◆ PROBLEM DETAILS
Go line by line through the data below and count those with the string "lines". Give the number only.

◆ INPUT DATA
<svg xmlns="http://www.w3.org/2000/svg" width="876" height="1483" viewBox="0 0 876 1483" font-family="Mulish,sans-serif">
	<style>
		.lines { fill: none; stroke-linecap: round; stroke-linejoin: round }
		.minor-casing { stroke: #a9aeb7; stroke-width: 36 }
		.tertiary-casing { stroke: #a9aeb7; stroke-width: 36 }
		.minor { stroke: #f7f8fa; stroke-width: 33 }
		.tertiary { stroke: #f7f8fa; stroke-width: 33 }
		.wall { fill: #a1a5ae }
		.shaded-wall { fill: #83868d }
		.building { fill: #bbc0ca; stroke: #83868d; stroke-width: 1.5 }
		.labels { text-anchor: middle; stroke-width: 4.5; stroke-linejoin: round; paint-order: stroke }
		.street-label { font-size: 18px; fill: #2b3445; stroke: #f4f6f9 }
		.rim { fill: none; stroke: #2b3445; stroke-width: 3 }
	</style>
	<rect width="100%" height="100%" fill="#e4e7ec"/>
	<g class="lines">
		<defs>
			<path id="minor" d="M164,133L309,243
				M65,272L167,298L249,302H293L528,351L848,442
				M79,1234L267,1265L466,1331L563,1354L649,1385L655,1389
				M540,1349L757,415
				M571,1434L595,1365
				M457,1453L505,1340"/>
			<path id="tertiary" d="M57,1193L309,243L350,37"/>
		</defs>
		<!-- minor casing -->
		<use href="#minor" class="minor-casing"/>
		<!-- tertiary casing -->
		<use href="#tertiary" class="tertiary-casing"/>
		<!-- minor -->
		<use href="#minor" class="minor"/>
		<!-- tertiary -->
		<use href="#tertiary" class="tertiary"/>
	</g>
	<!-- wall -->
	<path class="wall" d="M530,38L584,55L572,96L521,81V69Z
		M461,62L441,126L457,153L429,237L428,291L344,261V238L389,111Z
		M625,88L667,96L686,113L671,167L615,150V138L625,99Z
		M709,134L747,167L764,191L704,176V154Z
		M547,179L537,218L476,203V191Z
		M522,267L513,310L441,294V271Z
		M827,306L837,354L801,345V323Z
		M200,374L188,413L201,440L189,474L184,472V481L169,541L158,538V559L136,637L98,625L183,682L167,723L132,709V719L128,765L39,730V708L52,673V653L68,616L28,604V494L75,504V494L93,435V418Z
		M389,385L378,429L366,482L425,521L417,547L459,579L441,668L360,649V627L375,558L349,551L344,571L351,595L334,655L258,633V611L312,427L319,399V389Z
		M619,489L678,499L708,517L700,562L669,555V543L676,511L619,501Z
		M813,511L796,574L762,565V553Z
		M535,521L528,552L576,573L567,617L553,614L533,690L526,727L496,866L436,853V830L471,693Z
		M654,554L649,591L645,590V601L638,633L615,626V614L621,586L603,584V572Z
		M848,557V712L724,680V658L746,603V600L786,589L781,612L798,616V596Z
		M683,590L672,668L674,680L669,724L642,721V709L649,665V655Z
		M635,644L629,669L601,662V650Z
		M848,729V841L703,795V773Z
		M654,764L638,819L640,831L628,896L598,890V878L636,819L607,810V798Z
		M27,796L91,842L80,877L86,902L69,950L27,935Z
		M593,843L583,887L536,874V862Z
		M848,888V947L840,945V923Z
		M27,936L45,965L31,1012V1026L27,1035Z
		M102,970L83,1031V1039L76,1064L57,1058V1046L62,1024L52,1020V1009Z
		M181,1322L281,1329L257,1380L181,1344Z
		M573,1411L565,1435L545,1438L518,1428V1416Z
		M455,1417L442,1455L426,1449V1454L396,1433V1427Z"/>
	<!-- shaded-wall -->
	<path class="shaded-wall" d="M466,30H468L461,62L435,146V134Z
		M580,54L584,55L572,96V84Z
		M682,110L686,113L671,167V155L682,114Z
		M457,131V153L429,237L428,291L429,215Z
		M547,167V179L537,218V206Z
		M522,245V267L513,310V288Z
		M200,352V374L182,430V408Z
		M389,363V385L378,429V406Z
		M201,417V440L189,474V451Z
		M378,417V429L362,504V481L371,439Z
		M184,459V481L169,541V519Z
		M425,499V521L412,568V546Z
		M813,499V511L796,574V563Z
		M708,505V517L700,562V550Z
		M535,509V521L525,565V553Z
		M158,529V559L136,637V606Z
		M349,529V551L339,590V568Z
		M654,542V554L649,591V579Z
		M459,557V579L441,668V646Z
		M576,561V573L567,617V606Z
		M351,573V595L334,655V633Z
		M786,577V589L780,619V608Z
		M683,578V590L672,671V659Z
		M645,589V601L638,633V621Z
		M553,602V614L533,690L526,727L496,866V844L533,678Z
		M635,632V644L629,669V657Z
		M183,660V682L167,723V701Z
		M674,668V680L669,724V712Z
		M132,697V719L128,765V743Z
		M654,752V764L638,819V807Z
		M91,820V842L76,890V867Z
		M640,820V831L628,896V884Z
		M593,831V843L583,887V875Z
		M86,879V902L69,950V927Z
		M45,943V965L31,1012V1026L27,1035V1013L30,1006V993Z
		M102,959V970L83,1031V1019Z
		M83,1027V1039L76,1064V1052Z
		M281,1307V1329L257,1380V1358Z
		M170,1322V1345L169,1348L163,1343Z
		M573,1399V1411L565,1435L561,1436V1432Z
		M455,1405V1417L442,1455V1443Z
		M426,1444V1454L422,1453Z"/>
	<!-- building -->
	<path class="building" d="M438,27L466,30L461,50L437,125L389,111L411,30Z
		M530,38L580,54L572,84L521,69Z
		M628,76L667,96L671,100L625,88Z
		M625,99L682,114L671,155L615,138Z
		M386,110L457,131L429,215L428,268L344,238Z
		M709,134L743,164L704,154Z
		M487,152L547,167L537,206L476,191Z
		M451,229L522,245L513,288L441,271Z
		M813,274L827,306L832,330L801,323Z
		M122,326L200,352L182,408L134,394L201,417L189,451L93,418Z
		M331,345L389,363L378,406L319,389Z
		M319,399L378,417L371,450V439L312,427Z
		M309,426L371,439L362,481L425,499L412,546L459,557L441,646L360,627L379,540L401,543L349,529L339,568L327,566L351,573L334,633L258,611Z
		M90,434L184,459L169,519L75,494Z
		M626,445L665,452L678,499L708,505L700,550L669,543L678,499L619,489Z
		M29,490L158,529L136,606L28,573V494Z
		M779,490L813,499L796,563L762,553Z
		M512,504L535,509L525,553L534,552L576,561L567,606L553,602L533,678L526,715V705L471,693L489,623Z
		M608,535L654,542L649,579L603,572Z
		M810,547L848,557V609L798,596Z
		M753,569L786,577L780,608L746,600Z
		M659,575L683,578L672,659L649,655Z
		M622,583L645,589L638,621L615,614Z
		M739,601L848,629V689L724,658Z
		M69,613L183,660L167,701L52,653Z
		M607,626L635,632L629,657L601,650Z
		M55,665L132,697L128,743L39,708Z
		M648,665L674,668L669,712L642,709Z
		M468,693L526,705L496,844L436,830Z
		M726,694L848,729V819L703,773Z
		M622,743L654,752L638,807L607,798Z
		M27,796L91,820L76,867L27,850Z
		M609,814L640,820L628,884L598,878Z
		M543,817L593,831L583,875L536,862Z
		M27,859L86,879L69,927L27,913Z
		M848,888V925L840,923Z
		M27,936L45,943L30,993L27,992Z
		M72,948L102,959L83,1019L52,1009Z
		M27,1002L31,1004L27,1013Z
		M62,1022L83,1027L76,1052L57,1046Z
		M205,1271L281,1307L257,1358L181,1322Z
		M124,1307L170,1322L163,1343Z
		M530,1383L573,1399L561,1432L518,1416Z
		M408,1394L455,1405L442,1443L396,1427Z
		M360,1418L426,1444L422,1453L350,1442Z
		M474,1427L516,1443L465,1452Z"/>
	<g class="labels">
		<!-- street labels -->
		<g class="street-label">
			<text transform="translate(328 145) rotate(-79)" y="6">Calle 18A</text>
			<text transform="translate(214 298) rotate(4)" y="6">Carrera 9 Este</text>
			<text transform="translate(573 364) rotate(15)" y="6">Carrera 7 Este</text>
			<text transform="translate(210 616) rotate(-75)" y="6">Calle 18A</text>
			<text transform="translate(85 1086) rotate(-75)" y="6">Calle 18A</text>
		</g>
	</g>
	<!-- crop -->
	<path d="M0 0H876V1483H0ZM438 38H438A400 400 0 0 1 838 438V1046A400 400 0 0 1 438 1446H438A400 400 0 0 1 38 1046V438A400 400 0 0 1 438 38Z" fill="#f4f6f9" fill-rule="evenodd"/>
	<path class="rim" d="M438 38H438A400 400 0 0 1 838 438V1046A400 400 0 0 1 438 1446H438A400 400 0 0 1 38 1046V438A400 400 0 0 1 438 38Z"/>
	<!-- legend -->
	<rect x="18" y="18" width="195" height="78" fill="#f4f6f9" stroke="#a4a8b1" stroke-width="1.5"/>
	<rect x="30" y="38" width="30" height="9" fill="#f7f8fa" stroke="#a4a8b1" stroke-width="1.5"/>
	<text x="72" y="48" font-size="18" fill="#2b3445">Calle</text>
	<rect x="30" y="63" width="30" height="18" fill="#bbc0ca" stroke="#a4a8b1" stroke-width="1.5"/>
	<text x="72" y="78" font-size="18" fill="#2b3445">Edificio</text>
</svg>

---

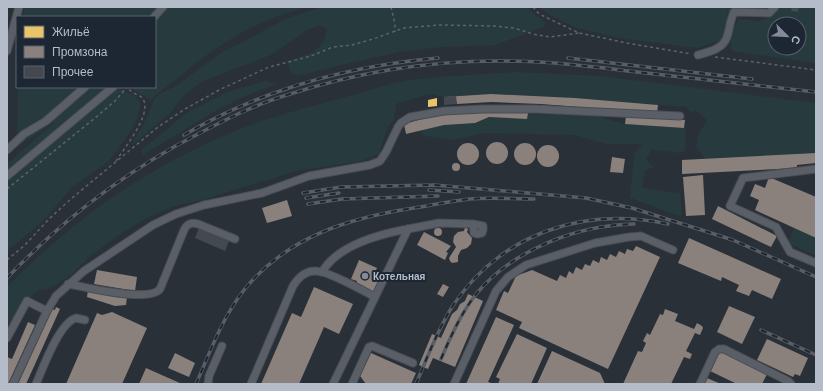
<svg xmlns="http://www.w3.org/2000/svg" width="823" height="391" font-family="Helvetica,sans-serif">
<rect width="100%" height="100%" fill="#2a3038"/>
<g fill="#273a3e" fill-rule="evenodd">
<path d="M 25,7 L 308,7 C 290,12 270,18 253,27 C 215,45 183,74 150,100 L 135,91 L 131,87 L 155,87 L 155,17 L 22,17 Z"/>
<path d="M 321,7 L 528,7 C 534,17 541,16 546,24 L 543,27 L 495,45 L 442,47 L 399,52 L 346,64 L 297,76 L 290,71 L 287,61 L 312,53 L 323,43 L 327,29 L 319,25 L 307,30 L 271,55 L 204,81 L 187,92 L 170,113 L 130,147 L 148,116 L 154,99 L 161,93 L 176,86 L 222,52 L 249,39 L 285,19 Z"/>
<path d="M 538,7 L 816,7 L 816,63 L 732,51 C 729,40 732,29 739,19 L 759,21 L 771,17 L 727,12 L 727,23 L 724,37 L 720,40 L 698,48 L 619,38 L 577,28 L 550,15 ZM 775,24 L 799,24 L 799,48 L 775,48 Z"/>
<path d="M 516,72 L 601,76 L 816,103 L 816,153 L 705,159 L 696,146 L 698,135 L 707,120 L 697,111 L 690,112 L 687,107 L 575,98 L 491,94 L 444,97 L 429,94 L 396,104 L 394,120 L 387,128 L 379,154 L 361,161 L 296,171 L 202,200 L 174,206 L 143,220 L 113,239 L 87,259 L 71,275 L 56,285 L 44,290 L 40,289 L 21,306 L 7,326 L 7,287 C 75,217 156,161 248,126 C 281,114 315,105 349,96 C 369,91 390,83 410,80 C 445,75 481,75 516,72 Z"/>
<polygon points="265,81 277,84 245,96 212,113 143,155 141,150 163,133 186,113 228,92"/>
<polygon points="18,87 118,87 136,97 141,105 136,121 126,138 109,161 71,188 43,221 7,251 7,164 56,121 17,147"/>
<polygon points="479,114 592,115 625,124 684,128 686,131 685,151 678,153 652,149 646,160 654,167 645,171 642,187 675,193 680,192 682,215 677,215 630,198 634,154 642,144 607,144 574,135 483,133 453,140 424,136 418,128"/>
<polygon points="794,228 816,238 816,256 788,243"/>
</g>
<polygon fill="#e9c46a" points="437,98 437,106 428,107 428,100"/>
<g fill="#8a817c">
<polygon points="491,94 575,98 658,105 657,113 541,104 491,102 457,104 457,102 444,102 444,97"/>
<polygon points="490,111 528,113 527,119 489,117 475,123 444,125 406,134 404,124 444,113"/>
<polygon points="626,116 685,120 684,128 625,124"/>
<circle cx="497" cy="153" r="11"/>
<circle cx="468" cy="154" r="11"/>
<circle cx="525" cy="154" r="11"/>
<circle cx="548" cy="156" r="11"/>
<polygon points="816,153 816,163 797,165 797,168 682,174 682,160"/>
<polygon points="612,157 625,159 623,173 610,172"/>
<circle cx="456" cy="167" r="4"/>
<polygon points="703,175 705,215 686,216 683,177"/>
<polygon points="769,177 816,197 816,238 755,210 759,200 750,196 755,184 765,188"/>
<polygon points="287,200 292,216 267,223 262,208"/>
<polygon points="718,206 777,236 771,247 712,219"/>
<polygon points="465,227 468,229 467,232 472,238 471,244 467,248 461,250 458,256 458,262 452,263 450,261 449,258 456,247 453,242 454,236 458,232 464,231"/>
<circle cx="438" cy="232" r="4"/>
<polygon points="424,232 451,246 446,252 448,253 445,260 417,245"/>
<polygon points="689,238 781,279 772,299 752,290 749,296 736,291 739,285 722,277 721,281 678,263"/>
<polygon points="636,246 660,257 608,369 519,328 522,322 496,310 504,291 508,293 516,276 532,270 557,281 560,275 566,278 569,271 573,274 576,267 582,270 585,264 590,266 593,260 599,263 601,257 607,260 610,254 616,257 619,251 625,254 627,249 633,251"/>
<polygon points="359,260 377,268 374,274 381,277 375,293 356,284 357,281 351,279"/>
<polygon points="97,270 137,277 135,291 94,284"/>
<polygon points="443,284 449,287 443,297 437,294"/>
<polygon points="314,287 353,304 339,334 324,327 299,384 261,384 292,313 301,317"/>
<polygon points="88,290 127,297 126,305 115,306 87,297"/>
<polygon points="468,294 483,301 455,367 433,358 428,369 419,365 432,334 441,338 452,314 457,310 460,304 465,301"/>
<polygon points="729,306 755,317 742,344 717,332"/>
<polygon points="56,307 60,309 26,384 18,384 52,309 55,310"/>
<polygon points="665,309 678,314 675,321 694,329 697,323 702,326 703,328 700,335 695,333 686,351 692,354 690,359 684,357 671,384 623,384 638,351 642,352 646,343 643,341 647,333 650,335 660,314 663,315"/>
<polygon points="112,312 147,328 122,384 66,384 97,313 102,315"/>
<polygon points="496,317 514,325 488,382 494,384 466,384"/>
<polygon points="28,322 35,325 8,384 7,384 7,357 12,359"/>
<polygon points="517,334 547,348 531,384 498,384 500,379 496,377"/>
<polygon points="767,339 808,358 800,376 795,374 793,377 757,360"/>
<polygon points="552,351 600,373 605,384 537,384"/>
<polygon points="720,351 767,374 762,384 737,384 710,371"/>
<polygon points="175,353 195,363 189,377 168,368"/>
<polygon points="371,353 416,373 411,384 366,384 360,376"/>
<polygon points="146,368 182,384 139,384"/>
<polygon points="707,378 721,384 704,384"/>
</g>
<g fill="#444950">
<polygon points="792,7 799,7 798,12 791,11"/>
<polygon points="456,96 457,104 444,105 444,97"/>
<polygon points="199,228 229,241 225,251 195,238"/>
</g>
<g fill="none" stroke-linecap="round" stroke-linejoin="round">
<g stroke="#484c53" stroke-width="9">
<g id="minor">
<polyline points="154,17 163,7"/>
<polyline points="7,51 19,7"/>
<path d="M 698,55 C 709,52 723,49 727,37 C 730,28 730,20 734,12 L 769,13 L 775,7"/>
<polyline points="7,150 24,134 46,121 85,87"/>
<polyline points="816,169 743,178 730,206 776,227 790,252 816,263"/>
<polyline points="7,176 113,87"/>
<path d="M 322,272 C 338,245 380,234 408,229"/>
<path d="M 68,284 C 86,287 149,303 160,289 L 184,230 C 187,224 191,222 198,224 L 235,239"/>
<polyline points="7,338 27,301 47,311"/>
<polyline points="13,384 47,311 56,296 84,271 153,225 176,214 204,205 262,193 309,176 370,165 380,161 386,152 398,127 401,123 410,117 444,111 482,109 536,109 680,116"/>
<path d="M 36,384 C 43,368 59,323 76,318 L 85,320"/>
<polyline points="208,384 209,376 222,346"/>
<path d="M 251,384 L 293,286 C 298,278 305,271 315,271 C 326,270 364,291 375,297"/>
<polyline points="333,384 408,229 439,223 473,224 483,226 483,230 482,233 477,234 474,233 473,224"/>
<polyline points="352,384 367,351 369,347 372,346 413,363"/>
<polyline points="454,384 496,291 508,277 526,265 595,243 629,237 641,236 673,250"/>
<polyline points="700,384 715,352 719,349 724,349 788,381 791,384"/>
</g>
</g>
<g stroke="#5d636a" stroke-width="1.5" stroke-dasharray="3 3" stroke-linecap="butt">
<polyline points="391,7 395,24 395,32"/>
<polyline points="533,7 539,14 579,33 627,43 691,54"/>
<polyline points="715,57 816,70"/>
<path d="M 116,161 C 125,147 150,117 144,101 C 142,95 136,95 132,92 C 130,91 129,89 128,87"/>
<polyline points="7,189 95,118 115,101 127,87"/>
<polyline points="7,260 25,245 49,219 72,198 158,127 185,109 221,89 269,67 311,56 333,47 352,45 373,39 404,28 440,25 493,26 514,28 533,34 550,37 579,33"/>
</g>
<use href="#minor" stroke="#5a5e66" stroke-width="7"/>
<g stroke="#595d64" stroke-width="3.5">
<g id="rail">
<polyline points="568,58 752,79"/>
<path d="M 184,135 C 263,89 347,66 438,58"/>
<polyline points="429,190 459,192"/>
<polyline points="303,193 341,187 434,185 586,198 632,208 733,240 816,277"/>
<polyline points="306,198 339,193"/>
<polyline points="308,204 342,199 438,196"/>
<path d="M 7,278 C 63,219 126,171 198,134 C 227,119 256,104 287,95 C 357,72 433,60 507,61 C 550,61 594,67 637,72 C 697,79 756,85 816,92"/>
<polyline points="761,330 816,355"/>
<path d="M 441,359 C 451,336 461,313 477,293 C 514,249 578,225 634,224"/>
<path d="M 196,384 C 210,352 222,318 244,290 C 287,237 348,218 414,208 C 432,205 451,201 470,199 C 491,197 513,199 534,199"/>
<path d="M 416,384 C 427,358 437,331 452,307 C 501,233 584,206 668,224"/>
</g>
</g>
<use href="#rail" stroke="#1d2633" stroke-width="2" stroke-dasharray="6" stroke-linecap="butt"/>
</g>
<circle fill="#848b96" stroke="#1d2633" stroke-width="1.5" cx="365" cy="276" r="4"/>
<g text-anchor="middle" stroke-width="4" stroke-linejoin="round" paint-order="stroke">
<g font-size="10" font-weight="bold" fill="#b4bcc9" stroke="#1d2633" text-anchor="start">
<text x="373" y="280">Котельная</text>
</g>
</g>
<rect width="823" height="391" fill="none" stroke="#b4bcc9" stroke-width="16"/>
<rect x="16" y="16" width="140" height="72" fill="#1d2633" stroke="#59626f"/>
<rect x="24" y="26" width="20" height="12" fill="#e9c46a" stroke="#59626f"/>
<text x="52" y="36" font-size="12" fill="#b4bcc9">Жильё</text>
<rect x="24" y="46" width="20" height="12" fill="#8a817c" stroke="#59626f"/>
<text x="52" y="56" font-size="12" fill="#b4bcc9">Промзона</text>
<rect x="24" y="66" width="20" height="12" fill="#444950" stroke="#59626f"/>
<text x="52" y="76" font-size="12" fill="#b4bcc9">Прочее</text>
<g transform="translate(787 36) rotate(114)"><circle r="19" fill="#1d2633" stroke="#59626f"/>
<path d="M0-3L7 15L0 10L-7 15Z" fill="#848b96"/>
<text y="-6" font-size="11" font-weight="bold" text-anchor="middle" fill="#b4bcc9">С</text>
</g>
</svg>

◆ ANSWER FOR THE TASK
2